Si les échanges peuvent avoir lieu directement avec la République Dominicaine, les côtes haïtiennes sont plus facilement atteignables par les bateaux de pêche jamaïcains et davantage poreuses vu la corruption endémique et la situation actuelle en Haïti. Cette marijuana venant de Jamaïque, transitant par Haïti alimente aussi les trafiquants en République Dominicaine. Les interceptions de la marchandise convoyée par ces bateaux sont rares car une fois repérés par moyen aérien, les malfaiteurs jettent les armes à la mer ou se délestent des produits stupéfiants avant leur interception par les forces de sécurité. Il est donc particulièrement difficile d’intercepter la marchandise malgré les outils de détection utilisés par les forces de sécurité jamaïcaines.

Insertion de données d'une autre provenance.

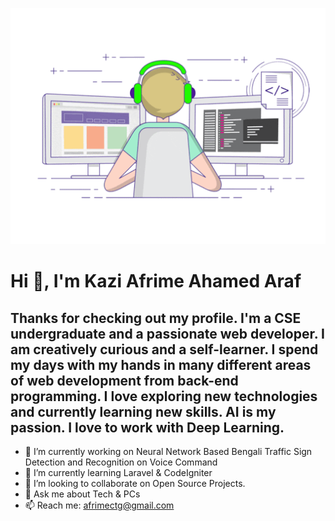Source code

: ![alt text](https://github.com/afrimearaf/afrimearaf/blob/main/profile%20image.gif "Logo Title Text 1")
# Hi 👋, I'm Kazi Afrime Ahamed Araf

## Thanks for checking out my profile. I'm a CSE undergraduate and a passionate web developer. I am creatively curious and a self-learner. I spend my days with my hands in many different areas of web development from back-end programming. I love exploring new technologies and currently learning new skills. AI is my passion. I love to work with Deep Learning.

- 🔭 I’m currently working on  Neural Network Based Bengali Traffic Sign Detection and Recognition on Voice Command
- 🌱 I’m currently learning Laravel & CodeIgniter 
- 👯 I’m looking to collaborate on Open Source Projects.
- 💬 Ask me about Tech & PCs
- 📫 Reach me: [afrimectg@gmail.com](https://afrimectg@gmail.com)

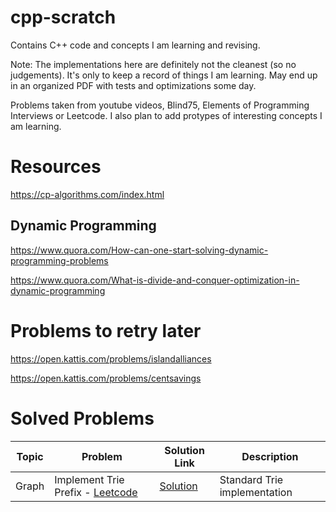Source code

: # cpp-scratch
Contains C++ code and concepts I am learning and revising.

Note: The implementations here are definitely not the cleanest (so no judgements). It's only
to keep a record of things I am learning. May end up in an organized PDF with tests
and optimizations some day.

Problems taken from youtube videos, Blind75, Elements of Programming Interviews or Leetcode.
I also plan to add protypes of interesting concepts I am learning.

# Resources
https://cp-algorithms.com/index.html

## Dynamic Programming
https://www.quora.com/How-can-one-start-solving-dynamic-programming-problems

https://www.quora.com/What-is-divide-and-conquer-optimization-in-dynamic-programming

# Problems to retry later
https://open.kattis.com/problems/islandalliances

https://open.kattis.com/problems/centsavings

# Solved Problems


| Topic | Problem                                                                                       | Solution Link                                                                                 | Description                             |
|-------|-----------------------------------------------------------------------------------------------|-----------------------------------------------------------------------------------------------|-----------------------------------------|
| Graph | Implement Trie Prefix - [Leetcode](https://leetcode.com/problems/implement-trie-prefix-tree/) | [Solution](https://github.com/pranav656/cpp-scratch/blob/main/Graphs/ImplementTrie.cpp)       | Standard Trie implementation            |

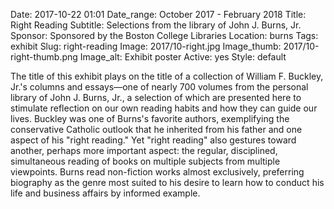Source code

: Date: 2017-10-22 01:01 
Date_range: October 2017 - February 2018
Title: Right Reading
Subtitle: Selections from the library of John J. Burns, Jr.
Sponsor: Sponsored by the Boston College Libraries
Location: burns
Tags: exhibit
Slug: right-reading
Image: 2017/10-right.jpg
Image_thumb: 2017/10-right-thumb.png
Image_alt: Exhibit poster
Active: yes
Style: default

The title of this exhibit plays on the title of a collection of William F. Buckley, Jr.'s columns and essays—one of nearly 700 volumes from the personal library of John J. Burns, Jr., a selection of which are presented here to stimulate reflection on our own reading habits and how they can guide our lives. Buckley was one of Burns's favorite authors, exemplifying the conservative Catholic outlook that he inherited from his father and one aspect of his "right reading." Yet "right reading" also gestures toward another, perhaps more important aspect: the regular, disciplined, simultaneous reading of books on multiple subjects from multiple viewpoints.
Burns read non-fiction works almost exclusively, preferring biography as the genre most suited to his desire to learn how to conduct his life and business affairs by informed example.


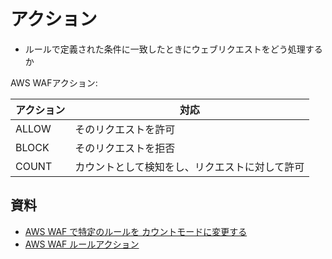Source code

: # アクション

- ルールで定義された条件に一致したときにウェブリクエストをどう処理するか

AWS WAFアクション:

| アクション | 対応                                         |
| ---------- | -------------------------------------------- |
| ALLOW      | そのリクエストを許可                         |
| BLOCK      | そのリクエストを拒否                         |
| COUNT      | カウントとして検知をし、リクエストに対して許可 | 



## 資料

- [AWS WAF で特定のルールを カウントモードに変更する](https://www.wafcharm.com/blog/aws-waf-change-specific-rule-count-jp/)
- [AWS WAF ルールアクション](https://docs.aws.amazon.com/ja_jp/waf/latest/developerguide/waf-rule-action.html)
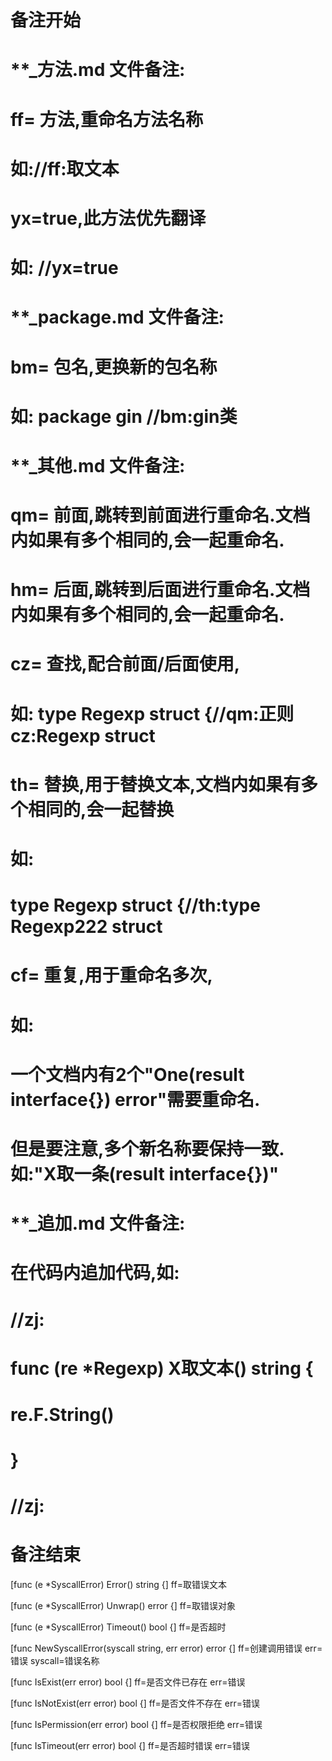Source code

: # 备注开始
# **_方法.md 文件备注:
# ff= 方法,重命名方法名称
# 如://ff:取文本
#
# yx=true,此方法优先翻译
# 如: //yx=true


# **_package.md 文件备注:
# bm= 包名,更换新的包名称 
# 如: package gin //bm:gin类


# **_其他.md 文件备注:
# qm= 前面,跳转到前面进行重命名.文档内如果有多个相同的,会一起重命名.
# hm= 后面,跳转到后面进行重命名.文档内如果有多个相同的,会一起重命名.
# cz= 查找,配合前面/后面使用,
# 如: type Regexp struct {//qm:正则 cz:Regexp struct
#
# th= 替换,用于替换文本,文档内如果有多个相同的,会一起替换
# 如:
# type Regexp struct {//th:type Regexp222 struct
#
# cf= 重复,用于重命名多次,
# 如: 
# 一个文档内有2个"One(result interface{}) error"需要重命名.
# 但是要注意,多个新名称要保持一致. 如:"X取一条(result interface{})"


# **_追加.md 文件备注:
# 在代码内追加代码,如:
# //zj:
# func (re *Regexp) X取文本() string { 
#    re.F.String()
# }
# //zj:
# 备注结束

[func (e *SyscallError) Error() string {]
ff=取错误文本

[func (e *SyscallError) Unwrap() error {]
ff=取错误对象

[func (e *SyscallError) Timeout() bool {]
ff=是否超时

[func NewSyscallError(syscall string, err error) error {]
ff=创建调用错误
err=错误
syscall=错误名称

[func IsExist(err error) bool {]
ff=是否文件已存在
err=错误

[func IsNotExist(err error) bool {]
ff=是否文件不存在
err=错误

[func IsPermission(err error) bool {]
ff=是否权限拒绝
err=错误

[func IsTimeout(err error) bool {]
ff=是否超时错误
err=错误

Pour une population avoisinant les 3 000 000 d’habitants, la Jamaïque dispose de forces de sécurité bien dotées et spécialisées qui disposent d’une véritable technicité et d’un savoir-faire. Habituée à faire face à une criminalité traditionnellement violente et emprunte des gangs, les problématiques de sécurité du pays sont essentiellement liées à son statut insulaire et l’enjeu majeur demeure la protection de ses côtes qui nécessite une coopération interministérielle entre les différents forces de sécurité du pays (militaires, police, douanes, garde côtes) et une coopération internationale indispensable pour prévenir et détecter les trajets utilisés par les malfaiteurs. La Jamaïque demeure un acteur majeur et particulièrement actif depuis la mise en place du projet de coopération multilatérale ALCORCA (2016).


Les différentes autorités rencontrées (policières, douanières et militaires) au cours de cette visite officielle nous ont assuré de leur intérêt constant pour ce projet et de la nécessité de faire perdurer cette coopération régionale dans les caraïbes. L’élargissement aux îles anglophones caribéennes depuis l’été 2019 du programme ALCORCA (Saint Vincent, Sainte Lucie, la Barbade, La Dominique, Trinidad et Tobago) est très bien perçue par les autorités jamaïcaines car les problématiques rencontrées par les différentes îles caribéennes sont communes : trafic de drogue par voie maritime et aérienne, phénomènes de gangs violents, échange entre les trafiquants d’armes et les trafiquants de stupéfiants, règlements de compte et extorsions.